Pourtant avant le millénaire, cette loi avait deux objectifs très clairs : garantir le statut égalitaire du français et de l’anglais devant le public utilisant les programmes et services gouvernementaux, et reconnaître le statut officiel des langues autochtones septentrionales. Cette reconnaissance était destinée à préserver et promouvoir les cultures ténoises à travers la protection des langues.

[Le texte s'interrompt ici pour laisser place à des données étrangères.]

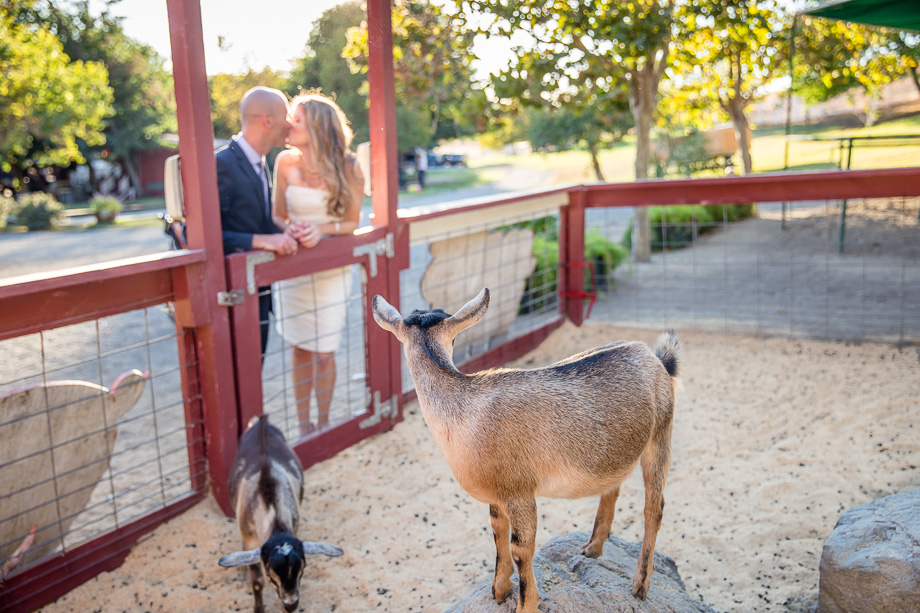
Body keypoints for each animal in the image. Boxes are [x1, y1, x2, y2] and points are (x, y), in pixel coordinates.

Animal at [218, 416, 343, 613]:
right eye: (270, 575)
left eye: (302, 571)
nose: (291, 605)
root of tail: (261, 421)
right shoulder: (249, 539)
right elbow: (257, 581)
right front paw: (258, 609)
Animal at [372, 288, 681, 613]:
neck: (465, 414)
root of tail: (657, 359)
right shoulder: (498, 494)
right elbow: (497, 532)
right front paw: (498, 590)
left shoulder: (520, 491)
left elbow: (521, 547)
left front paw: (524, 602)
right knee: (613, 487)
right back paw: (592, 549)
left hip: (662, 435)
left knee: (654, 508)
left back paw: (640, 586)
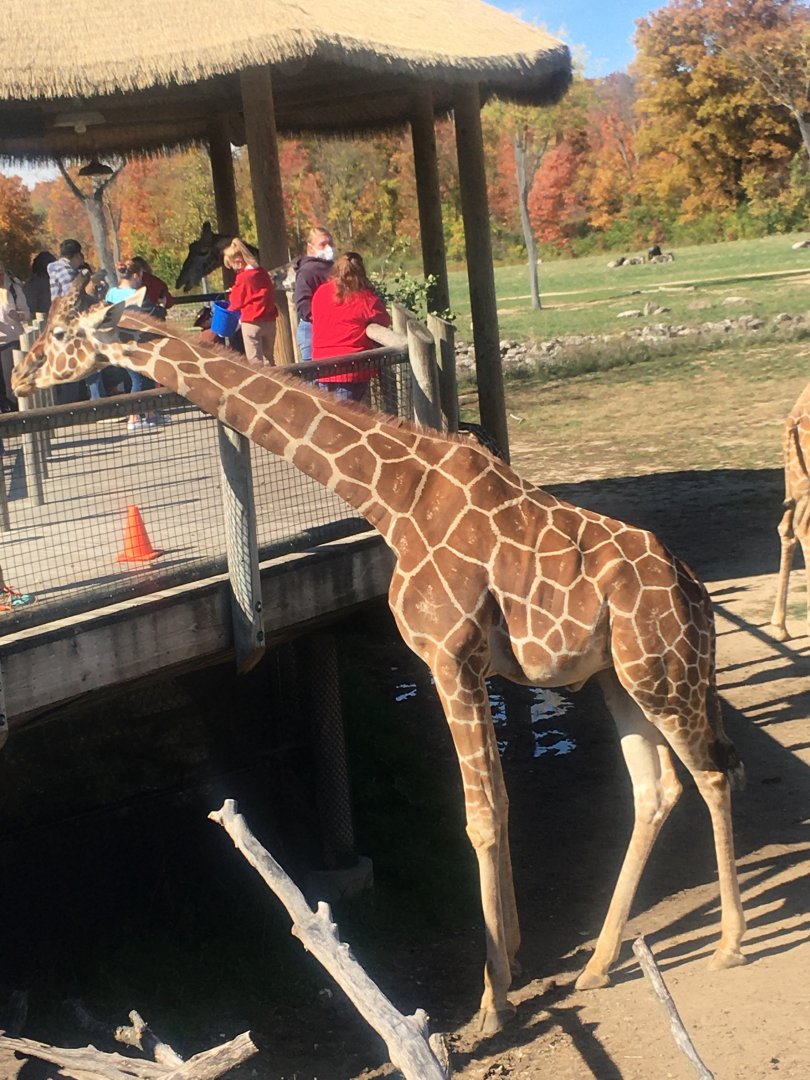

En recherchant à se distancer du modèle fédéral, le GTNO ne peut que s’éloigner du postulat de base de sa loi concernant le français, car la protection des langues autochtones le distingue déjà du reste du Canada.
Que le poste de Commissaire aux langues ne soit plus? Il faudra démontrer qu’il existe des garde-fous efficaces contre les excès de laxisme gouvernemental, le tout pour protéger les droits des résidents du Nord.
L’Aquilon continuera au cours des prochaines semaines de s’intéresser à l’évolution de cette loi qui régit l’aisance de la vie francophone aux TNO.